A fee on health plans that Congress voted last year to suspend will cost the insurance industry $15.5 billion if it goes back into effect next year, according to an IRS analysis.
The Health Insurance Provider's Fee was included in the Affordable Care Act to fund setting up state and federal ACA marketplaces. The fee is based on an insurer's share of the market, which is calculated based on each insurer's net premiums for the year.
Congress has had a fraught relationship with the tax, suspending it in 2017, allowing it to go back into effect in 2018 and then suspending it again in 2019. Unless Congress acts, it will go into effect again next year.
Supporters of the tax reason that it's a sensible means of raising revenue to support the health system that the same insurers are using to generate profits.

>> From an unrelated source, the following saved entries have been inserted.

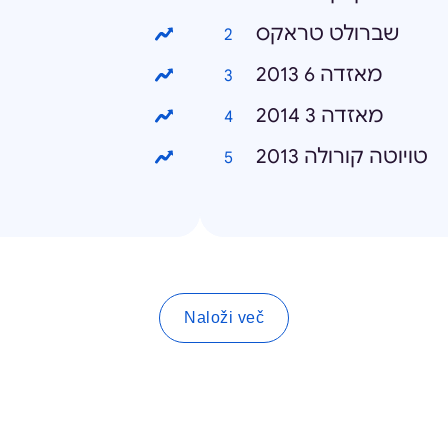
שברולט טראקס
מאזדה 6 2013
מאזדה 3 2014
טויוטה קורולה 2013
Naloži več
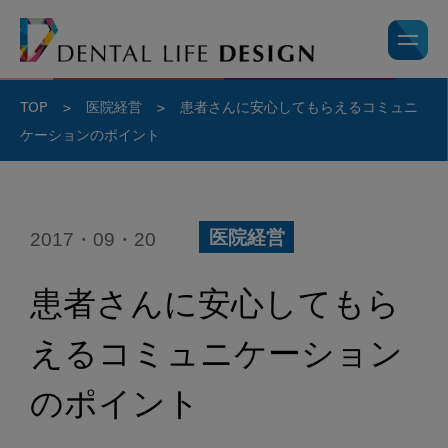
TOP
>
医院経営
>
患者さんに安心してもらえる
コミュニ
ケーションのポイント
2017・09・20
医院経営
患者さんに安心してもら
える
コミュニケーション
のポイント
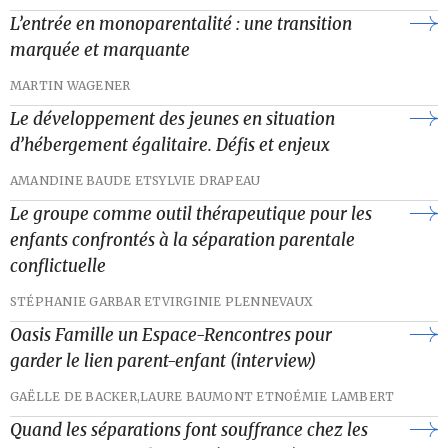
L’entrée en monoparentalité : une transition
marquée et marquante
MARTIN WAGENER
Le développement des jeunes en situation
d’hébergement égalitaire. Défis et enjeux
AMANDINE BAUDE ET
SYLVIE DRAPEAU
Le groupe comme outil thérapeutique pour les
enfants confrontés à la séparation parentale
conflictuelle
STÉPHANIE GARBAR ET
VIRGINIE PLENNEVAUX
Oasis Famille un Espace-Rencontres pour
garder le lien parent-enfant (interview)
GAËLLE DE BACKER,
LAURE BAUMONT ET
NOÉMIE LAMBERT
Quand les séparations font souffrance chez les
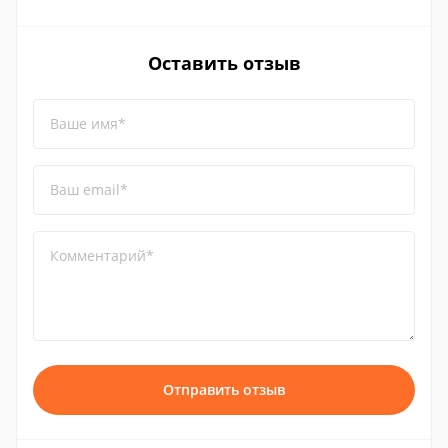
Оставить отзыв
Ваше имя*
Ваш email*
Комментарий*
Отправить отзыв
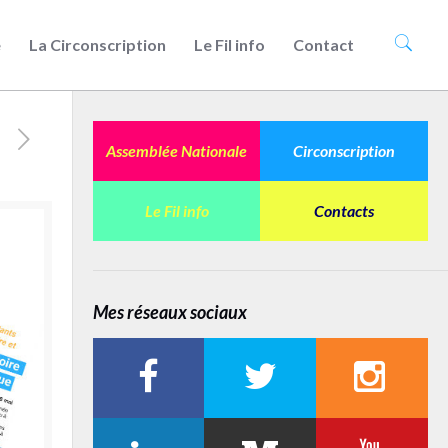
e
La Circonscription
Le Fil info
Contact
Assemblée Nationale
Circonscription
Le Fil info
Contacts
Mes réseaux sociaux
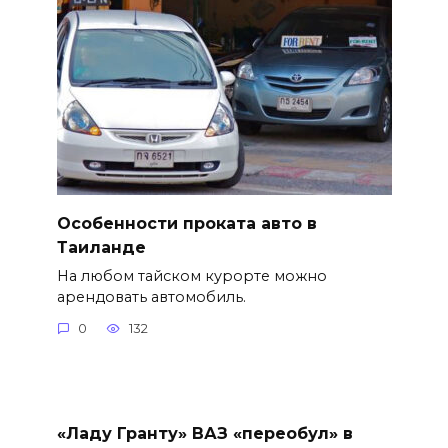
Особенности проката авто в
Таиланде
На любом тайском курорте можно
арендовать автомобиль.
0
132
«Ладу Гранту» ВАЗ «переобул» в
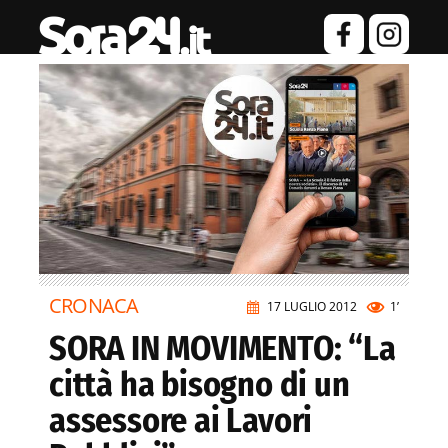
CRONACA
17 LUGLIO 2012
1’
SORA IN MOVIMENTO: “La
città ha bisogno di un
assessore ai Lavori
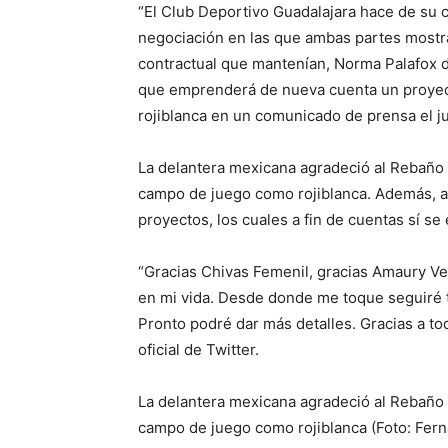
“El Club Deportivo Guadalajara hace de su
negociación en las que ambas partes mostra
contractual que mantenían, Norma Palafox 
que emprenderá de nueva cuenta un proyecto 
rojiblanca en un comunicado de prensa el j
La delantera mexicana agradeció al Rebaño 
campo de juego como rojiblanca. Además, a
proyectos, los cuales a fin de cuentas sí s
“Gracias Chivas Femenil, gracias Amaury Ve
en mi vida. Desde donde me toque seguiré tr
Pronto podré dar más detalles. Gracias a t
oficial de Twitter.
La delantera mexicana agradeció al Rebaño 
campo de juego como rojiblanca (Foto: Fer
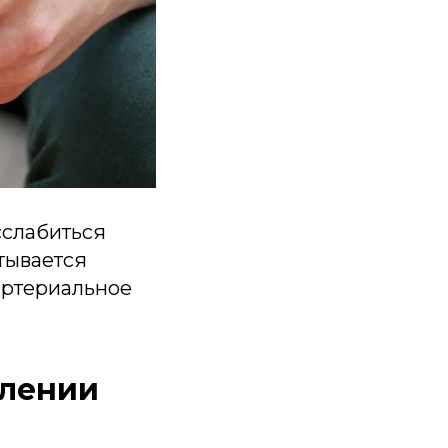
сслабиться
тывается
артериальное
блении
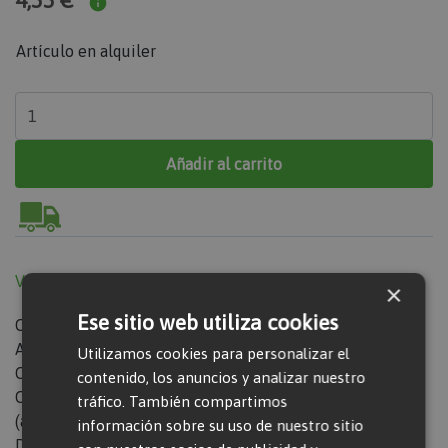
4,33 €
Artículo en alquiler
Añadir al carrito
Ver ficha técnica
×
Ese sitio web utiliza cookies
Convertidor de frecuencia trifásico 2,5 kvas (2 salidas)
Alta frecuencia
Utilizamos cookies para personalizar el
Cambia de corriente alterna a continua.
contenido, los anuncios y analizar nuestro
Convertidor de 2 salidas para conectar 2 vibradores
tráfico. También compartimos
(agujas) al mismo tiempo.
información sobre su uso de nuestro sitio
Diseñado para trabajar de forma segura a la intemperie.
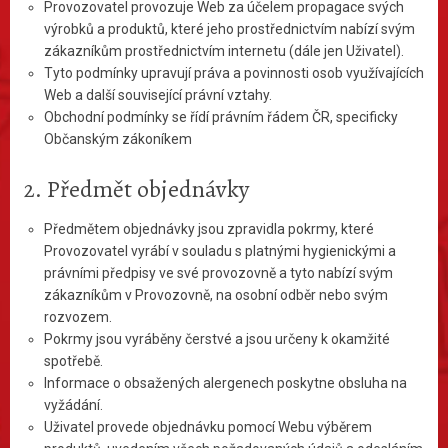
Provozovatel provozuje Web za účelem propagace svých
výrobků a produktů, které jeho prostřednictvím nabízí svým
zákazníkům prostřednictvím internetu (dále jen Uživatel).
Tyto podmínky upravují práva a povinnosti osob využívajících
Web a další související právní vztahy.
Obchodní podmínky se řídí právním řádem ČR, specificky
Občanským zákoníkem
2. Předmět objednávky
Předmětem objednávky jsou zpravidla pokrmy, které
Provozovatel vyrábí v souladu s platnými hygienickými a
právními předpisy ve své provozovně a tyto nabízí svým
zákazníkům v Provozovně, na osobní odběr nebo svým
rozvozem.
Pokrmy jsou vyráběny čerstvé a jsou určeny k okamžité
spotřebě.
Informace o obsažených alergenech poskytne obsluha na
vyžádání.
Uživatel provede objednávku pomocí Webu výběrem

Unsurprisingly, insurers are vehemently opposed to the tax. AHIP, the top insurance lobby group, warns consumers the tax will increase premiums by $7,000 over the next decade for families getting coverage from small employers.
"The health insurance tax is a $100 billion+ sales tax on health insurance that hits nearly everyone, increasing the cost of health coverage for individuals, small businesses, seniors, states, and taxpayers," says AHIP on its website. "AHIP will continue to push for a full repeal of the health insurance tax because it makes health care less affordable for the very people who need the most help affording health care."
Similarly, UnitedHealth commissioned an analysis by Oliver Wyman that concluded the tax would result in a 2 percent increase in premiums for policyholders.
While analysts expect health plans to pass the cost of taxes onto consumers, supporters of the tax hope that a competitive marketplace will force insurers to cut into profits, rather than raise premiums.
Earlier this year, S&P analyst Deep Banerjee told Modern Healthcare that competition was so fierce in the Medicare Advantage market that insurers will be reluctant to raise premiums, even if it means reduced profits.